[INSTRUCTIONS FOR THE TASK]:
All lines in the records that carry the string "Right" are to be shown.

[PROVIDED DATA]:
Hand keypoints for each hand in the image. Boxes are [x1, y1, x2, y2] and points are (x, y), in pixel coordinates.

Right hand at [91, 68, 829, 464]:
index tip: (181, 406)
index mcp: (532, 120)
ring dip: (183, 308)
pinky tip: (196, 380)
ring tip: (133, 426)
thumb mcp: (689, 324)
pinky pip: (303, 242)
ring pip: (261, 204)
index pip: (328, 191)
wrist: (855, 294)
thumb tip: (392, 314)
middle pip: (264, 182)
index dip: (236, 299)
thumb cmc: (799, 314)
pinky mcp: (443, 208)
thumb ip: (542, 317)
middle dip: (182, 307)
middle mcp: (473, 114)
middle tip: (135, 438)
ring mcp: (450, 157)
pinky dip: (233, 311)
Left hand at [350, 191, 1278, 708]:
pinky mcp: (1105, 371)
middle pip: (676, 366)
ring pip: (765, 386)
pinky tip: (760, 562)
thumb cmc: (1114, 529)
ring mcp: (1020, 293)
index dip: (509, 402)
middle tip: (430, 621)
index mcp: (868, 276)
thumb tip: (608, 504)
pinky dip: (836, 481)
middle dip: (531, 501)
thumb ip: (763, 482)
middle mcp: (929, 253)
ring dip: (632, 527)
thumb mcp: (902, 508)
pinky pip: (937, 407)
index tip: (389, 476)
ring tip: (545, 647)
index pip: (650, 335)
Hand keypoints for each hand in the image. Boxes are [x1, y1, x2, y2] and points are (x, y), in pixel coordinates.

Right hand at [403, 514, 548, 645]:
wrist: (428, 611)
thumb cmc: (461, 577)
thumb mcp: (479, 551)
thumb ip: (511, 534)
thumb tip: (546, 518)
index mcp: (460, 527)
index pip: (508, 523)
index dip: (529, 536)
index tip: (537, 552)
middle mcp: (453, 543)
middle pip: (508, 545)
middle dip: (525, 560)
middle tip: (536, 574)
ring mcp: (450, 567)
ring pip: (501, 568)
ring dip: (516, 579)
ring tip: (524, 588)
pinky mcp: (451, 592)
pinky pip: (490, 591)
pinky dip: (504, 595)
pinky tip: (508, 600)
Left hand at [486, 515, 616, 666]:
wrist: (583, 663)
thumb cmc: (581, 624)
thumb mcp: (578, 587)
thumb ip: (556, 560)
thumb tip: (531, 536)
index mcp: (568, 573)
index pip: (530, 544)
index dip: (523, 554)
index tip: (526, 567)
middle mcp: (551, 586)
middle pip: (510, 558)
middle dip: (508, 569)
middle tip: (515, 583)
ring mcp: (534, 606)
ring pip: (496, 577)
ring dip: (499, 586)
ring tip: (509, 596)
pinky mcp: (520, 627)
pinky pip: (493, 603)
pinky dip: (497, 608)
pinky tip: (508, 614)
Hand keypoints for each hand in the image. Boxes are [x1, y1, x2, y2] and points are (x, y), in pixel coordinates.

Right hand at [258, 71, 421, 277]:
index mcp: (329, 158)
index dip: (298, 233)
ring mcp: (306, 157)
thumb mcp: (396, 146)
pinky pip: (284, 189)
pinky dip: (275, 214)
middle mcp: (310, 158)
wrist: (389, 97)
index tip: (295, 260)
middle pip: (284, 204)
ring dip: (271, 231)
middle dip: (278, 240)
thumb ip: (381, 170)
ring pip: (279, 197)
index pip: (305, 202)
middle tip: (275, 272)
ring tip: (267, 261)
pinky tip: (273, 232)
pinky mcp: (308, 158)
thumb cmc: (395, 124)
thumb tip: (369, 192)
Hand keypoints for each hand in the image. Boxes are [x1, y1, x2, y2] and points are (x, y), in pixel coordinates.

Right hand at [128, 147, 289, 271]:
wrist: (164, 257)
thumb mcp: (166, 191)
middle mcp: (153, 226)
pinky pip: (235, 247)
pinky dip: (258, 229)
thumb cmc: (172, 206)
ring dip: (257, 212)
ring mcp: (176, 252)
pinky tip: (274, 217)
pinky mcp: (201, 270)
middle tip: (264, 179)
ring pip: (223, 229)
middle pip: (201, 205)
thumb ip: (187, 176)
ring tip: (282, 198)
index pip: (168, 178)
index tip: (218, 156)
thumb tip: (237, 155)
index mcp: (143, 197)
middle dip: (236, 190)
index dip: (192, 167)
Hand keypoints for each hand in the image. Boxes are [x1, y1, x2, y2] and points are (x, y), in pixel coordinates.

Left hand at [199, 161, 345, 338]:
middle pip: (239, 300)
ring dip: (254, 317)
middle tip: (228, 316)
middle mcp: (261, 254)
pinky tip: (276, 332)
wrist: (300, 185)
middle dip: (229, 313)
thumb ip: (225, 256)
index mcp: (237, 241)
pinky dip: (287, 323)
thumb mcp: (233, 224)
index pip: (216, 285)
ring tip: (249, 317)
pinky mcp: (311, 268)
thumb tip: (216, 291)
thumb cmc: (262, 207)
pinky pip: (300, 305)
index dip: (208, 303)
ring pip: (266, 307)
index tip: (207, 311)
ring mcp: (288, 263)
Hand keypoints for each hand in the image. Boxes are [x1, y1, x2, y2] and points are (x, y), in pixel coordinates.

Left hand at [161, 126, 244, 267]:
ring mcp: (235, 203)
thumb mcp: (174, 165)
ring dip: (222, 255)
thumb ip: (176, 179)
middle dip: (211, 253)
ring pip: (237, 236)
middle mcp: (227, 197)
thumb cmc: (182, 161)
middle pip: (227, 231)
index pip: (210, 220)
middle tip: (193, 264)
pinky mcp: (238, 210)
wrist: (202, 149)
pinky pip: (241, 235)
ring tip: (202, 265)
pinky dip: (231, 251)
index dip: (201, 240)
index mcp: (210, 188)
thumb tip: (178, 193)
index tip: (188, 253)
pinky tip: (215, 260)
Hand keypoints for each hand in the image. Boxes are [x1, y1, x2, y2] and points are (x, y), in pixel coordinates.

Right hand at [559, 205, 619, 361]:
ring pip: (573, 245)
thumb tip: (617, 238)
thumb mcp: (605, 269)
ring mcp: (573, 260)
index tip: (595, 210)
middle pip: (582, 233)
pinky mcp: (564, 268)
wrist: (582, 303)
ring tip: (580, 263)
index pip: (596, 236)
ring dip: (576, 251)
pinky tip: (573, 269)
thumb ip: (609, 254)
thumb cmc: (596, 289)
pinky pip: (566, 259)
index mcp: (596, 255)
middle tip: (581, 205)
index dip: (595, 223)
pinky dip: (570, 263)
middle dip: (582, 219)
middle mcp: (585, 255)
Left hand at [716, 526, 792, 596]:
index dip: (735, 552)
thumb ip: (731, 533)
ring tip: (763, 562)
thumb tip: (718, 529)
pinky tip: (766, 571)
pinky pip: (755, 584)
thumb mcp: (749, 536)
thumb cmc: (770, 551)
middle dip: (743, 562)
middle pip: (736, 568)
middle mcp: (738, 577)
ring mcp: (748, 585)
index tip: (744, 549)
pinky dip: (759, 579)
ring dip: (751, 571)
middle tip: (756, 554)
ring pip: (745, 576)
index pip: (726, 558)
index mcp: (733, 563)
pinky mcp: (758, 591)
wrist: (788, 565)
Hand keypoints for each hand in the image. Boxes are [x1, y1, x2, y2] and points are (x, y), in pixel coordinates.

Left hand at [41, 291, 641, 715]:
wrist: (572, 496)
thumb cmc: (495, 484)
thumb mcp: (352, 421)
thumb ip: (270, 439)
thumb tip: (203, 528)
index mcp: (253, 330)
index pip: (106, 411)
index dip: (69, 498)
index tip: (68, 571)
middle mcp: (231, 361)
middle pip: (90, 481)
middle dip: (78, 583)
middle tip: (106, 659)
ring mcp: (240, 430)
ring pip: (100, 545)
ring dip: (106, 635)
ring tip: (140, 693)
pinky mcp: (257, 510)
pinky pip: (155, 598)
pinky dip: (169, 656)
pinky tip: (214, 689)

[SOLVED PROBLEM]:
Right hand at [91, 68, 829, 464]:
Right hand at [403, 514, 548, 645]:
Right hand at [258, 71, 421, 277]:
Right hand at [128, 147, 289, 271]:
Right hand at [559, 205, 619, 361]:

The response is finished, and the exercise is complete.